A compromise should have been made to allow the children to return to school on July 1 and the exam to be set for October 20, to allow the teachers sufficient time to reorient our children back into an academic setting if they were so concerned about the welfare of our children.
The 20 million-dollar car­rot dangled by the Minister of Education would have made a little more sense as the contact hours would have increased and some measure of equity for the disadvantaged would have been introduced into the discussion. Under those cir­cumstances, no one would have begrudged the $900 per day which the school Principals would have earned.
Regrettably, the conver­sation is not about the chil­dren, not even about the stakeholders. This is what is disturbing because the date setting is not even the con­versation that these educa­tors should be having.
All educators know that the purpose of any form of assessment is to test knowl­edge retention and transfer it in a way that is valid, reli­able and standardized. This is the first class of students who are disadvantaged be­cause of uncertainty con­cerning the date for their assessment. There is a psy­chological fallout that is bound to manifest in some of our students and no one seems concerned enough to speak about that.
I am yet to hear how these educators propose to deal with the stress that is sure to come from hurrying our children to digest large amounts of information which they will be expected to regurgitate sometime be­tween July and who knows exactly when. Our learned educators have not placed that on the table for consid­eration.
Not even the Minister of Education has positioned the ill effects of content in­gestion which will affect memory and the building of understanding.
Yet he wants us to believe that he has our children’s in­terest at heart!
I want to know whether the exams are going to take into consideration the fact that the curriculum was in­complete and whether an agreement was made as to how the exams will be set to accommodate this phe­nomenon. Has there been any conversation on how to modify the curriculum to suit the adjusted term?

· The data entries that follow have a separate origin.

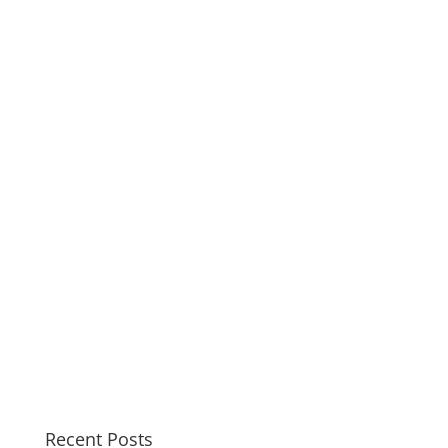
Recent Posts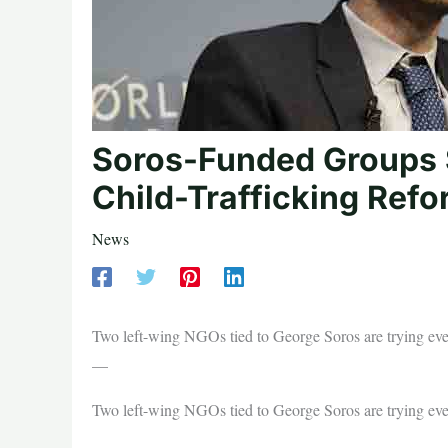
Soros-Funded Groups S
Child-Trafficking Ref
News
Two left-wing NGOs tied to George Soros are trying ever
—
Two left-wing NGOs tied to George Soros are trying ever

It is painful with all the challenges to listen to our educators. Rather than spend 20 million dollars on the teachers as a stipend, I was hoping that someone would have directed the Minister to use this money to provide books for these “new normal” children or to improve access to digital devices if this is a proposed new mode of delivery of education.
Parents would start sav­ing money from June to Au­gust to buy their children’s books but they were out of jobs, locked down at home, no income was forthcom­ing, no pandemic or any other grant. Our educators for once did not even put the interests of our children above their selfish greed.
What is the supervisory arrangement for these stu­dents after they have com­pleted this exam in August or October and how long will they have to remain at home before the SEA results are declared?
How will that be organ­ised since parents will be back out to work and elder siblings will be back out to school? Are we thinking and making plans to treat with this social impact?
I am appalled at the lack of preparedness of the Min­istry, the greed of the prin­cipals and the selfishness of our teachers – the collective education system – and its inability to identify the real issues impacting on educa­tion for our children.
Sacrifices have to be made and my only hope is that whatever is decided does not become a source of frustration that would lead to further truancy and delin­quent behaviour from which we may never recover.
COVID-19 has unearthed many cracks in our country, including in education.